Under the UK GDPR you have the following rights in relation to your personal data. We will respond to all valid requests within one calendar month, which may be extended by a further two months where a request is complex or we receive multiple requests from you.

• Right of access (Subject Access Request) — you may request a copy of the personal data we hold about you, along with information about how we use it.
• Right to rectification — you may request correction of inaccurate or incomplete personal data.
• Right to erasure (“right to be forgotten”) — you may request deletion of your personal data where there is no compelling reason for us to continue processing it. Note that this right is not absolute — we may need to retain data to comply with legal obligations (see section 9).
• Right to restriction of processing — you may ask us to pause processing of your data in certain circumstances, for example while a dispute about accuracy is resolved.
• Right to data portability — you may request your personal data in a structured, commonly used, machine-readable format for transfer to another service, where processing is based on consent or contract performance.
• Right to object — you may object to processing based on our legitimate interests. We will stop processing unless we can demonstrate compelling legitimate grounds that override your interests.
• Right to withdraw consent — where processing is based on your consent, you may withdraw consent at any time. Withdrawal does not affect the lawfulness of processing before the withdrawal.
• Rights in relation to automated decision-making — you have the right not to be subject to solely automated decisions that significantly affect you. See section 11.

To exercise any of these rights, contact us at support@snapiq.co.uk. We may ask you to verify your identity before processing your request.
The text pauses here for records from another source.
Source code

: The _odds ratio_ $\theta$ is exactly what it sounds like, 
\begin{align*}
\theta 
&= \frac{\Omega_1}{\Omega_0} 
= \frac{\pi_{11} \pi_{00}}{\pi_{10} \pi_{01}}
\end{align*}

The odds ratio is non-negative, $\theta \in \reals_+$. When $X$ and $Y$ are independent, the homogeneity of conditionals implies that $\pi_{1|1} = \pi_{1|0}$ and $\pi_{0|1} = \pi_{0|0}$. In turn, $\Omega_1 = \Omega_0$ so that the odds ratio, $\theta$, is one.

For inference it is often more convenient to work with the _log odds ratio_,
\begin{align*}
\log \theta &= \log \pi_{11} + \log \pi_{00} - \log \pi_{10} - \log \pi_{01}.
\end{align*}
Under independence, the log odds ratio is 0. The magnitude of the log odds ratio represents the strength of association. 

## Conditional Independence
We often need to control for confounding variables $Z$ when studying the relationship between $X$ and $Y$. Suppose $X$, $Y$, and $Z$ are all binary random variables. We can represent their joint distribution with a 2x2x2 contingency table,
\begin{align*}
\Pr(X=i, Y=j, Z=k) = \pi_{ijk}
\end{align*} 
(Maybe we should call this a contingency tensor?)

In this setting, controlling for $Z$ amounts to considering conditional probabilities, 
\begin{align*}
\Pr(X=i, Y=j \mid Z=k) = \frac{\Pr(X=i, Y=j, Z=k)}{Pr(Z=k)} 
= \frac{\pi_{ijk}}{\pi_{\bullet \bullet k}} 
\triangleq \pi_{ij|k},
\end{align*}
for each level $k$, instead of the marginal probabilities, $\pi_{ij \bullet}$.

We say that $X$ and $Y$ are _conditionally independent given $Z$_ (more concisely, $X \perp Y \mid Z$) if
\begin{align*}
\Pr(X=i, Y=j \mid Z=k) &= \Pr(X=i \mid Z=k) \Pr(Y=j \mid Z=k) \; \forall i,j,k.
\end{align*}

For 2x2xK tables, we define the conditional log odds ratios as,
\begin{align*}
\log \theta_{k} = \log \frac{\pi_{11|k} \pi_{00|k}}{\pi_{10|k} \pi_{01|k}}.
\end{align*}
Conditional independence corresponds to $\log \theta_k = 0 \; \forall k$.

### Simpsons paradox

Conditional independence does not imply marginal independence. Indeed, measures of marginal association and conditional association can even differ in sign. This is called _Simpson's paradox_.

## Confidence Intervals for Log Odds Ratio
Right to complain to the ICO: If you believe we have not handled your personal data in accordance with the law, you have the right to lodge a complaint with the Information Commissioner’s Office (ICO), the UK’s supervisory authority for data protection. You can contact the ICO at ico.org.uk/make-a-complaint or by calling 0303 123 1113. We would, however, appreciate the opportunity to address your concerns before you contact the ICO, so please contact us first.

13. Cookies

The Platform uses cookies and similar technologies. We use two categories of cookies:

• Essential cookies — strictly necessary for the Platform to function. These include session and authentication cookies set by Clerk to keep you logged in, and cookies set by Convex for real-time data connections. You cannot opt out of these cookies without losing access to the Platform.
• Analytics cookies — if we use any analytics tools in future, we will update this section and obtain your consent before setting analytics cookies. We do not currently use analytics cookies.
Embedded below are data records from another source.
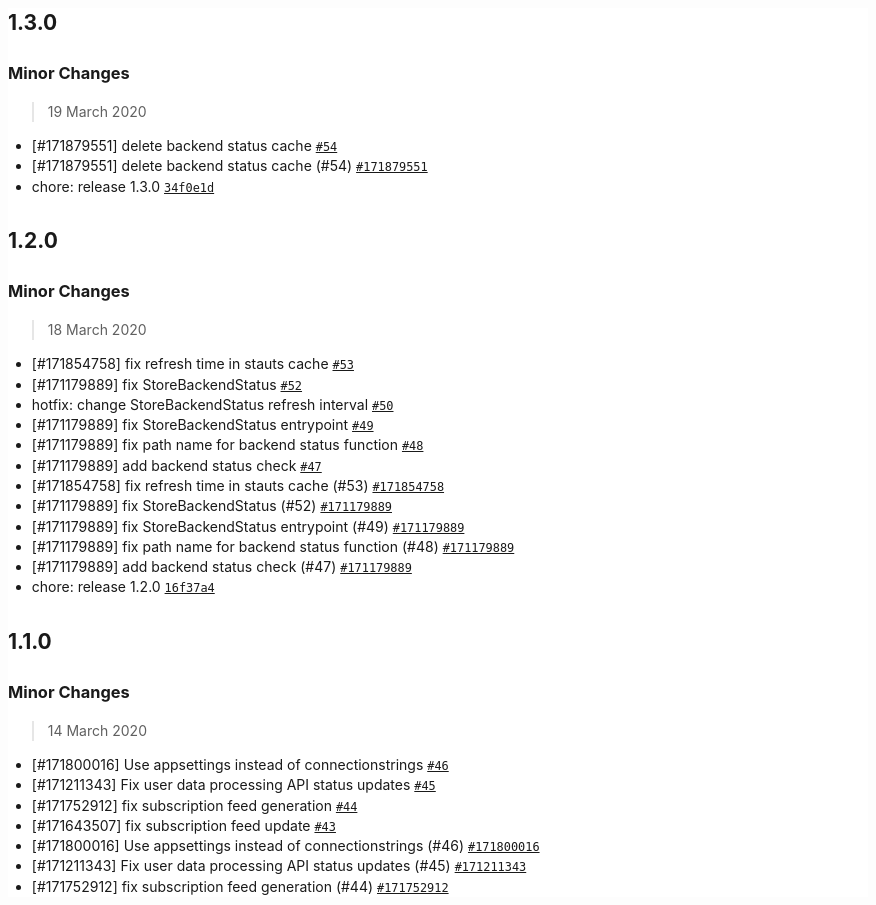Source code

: ## 1.3.0

### Minor Changes

> 19 March 2020

- [#171879551] delete backend status cache [`#54`](https://github.com/pagopa/io-functions-app/pull/54)
- [#171879551] delete backend status cache (#54) [`#171879551`](https://www.pivotaltracker.com/story/show/171879551)
- chore: release 1.3.0 [`34f0e1d`](https://github.com/pagopa/io-functions-app/commit/34f0e1d9a37ee5cdadc0f0bc0b2ac456dae3c90b)

## 1.2.0

### Minor Changes

> 18 March 2020

- [#171854758] fix refresh time in stauts cache [`#53`](https://github.com/pagopa/io-functions-app/pull/53)
- [#171179889] fix StoreBackendStatus [`#52`](https://github.com/pagopa/io-functions-app/pull/52)
- hotfix: change StoreBackendStatus refresh interval [`#50`](https://github.com/pagopa/io-functions-app/pull/50)
- [#171179889] fix StoreBackendStatus entrypoint [`#49`](https://github.com/pagopa/io-functions-app/pull/49)
- [#171179889] fix path name for backend status function [`#48`](https://github.com/pagopa/io-functions-app/pull/48)
- [#171179889] add backend status check [`#47`](https://github.com/pagopa/io-functions-app/pull/47)
- [#171854758] fix refresh time in stauts cache (#53) [`#171854758`](https://www.pivotaltracker.com/story/show/171854758)
- [#171179889] fix StoreBackendStatus (#52) [`#171179889`](https://www.pivotaltracker.com/story/show/171179889)
- [#171179889] fix StoreBackendStatus entrypoint (#49) [`#171179889`](https://www.pivotaltracker.com/story/show/171179889)
- [#171179889] fix path name for backend status function (#48) [`#171179889`](https://www.pivotaltracker.com/story/show/171179889)
- [#171179889] add backend status check (#47) [`#171179889`](https://www.pivotaltracker.com/story/show/171179889)
- chore: release 1.2.0 [`16f37a4`](https://github.com/pagopa/io-functions-app/commit/16f37a4f8ae9e509f8064425639be739b35d04ac)

## 1.1.0

### Minor Changes

> 14 March 2020

- [#171800016] Use appsettings instead of connectionstrings [`#46`](https://github.com/pagopa/io-functions-app/pull/46)
- [#171211343] Fix user data processing API status updates [`#45`](https://github.com/pagopa/io-functions-app/pull/45)
- [#171752912] fix subscription feed generation [`#44`](https://github.com/pagopa/io-functions-app/pull/44)
- [#171643507] fix subscription feed update [`#43`](https://github.com/pagopa/io-functions-app/pull/43)
- [#171800016] Use appsettings instead of connectionstrings (#46) [`#171800016`](https://www.pivotaltracker.com/story/show/171800016)
- [#171211343] Fix user data processing API status updates (#45) [`#171211343`](https://www.pivotaltracker.com/story/show/171211343)
- [#171752912] fix subscription feed generation (#44) [`#171752912`](https://www.pivotaltracker.com/story/show/171752912)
We do not use advertising or tracking cookies. You can manage cookie preferences through your browser settings. For more information about cookies and how to manage them, visit aboutcookies.org.

14. Changes to This Policy

We may update this Privacy Policy from time to time to reflect changes in our practices, technology, legal requirements, or other factors.

For material changes — such as changes to the categories of data we collect, the purposes for which we use it, or the parties we share it with — we will provide at least 30 days’ advance notice via the Platform and / or by email to the address associated with your account, before the change takes effect.

For minor or non-material changes, we will update the “Last updated” date at the top of this page. We encourage you to review this policy periodically.

15. Contact Us

If you have any questions about this Privacy Policy, wish to exercise your data rights, or have a concern about how we handle your personal data, please contact us:

• Email: support@snapiq.co.uk
• Subject line for data rights requests: “Data Rights Request — [your name]”
• Subject line for data protection / GDPR queries: “GDPR Query”

We aim to respond to all data protection enquiries within 5 working days and all formal Subject Access Requests within one calendar month.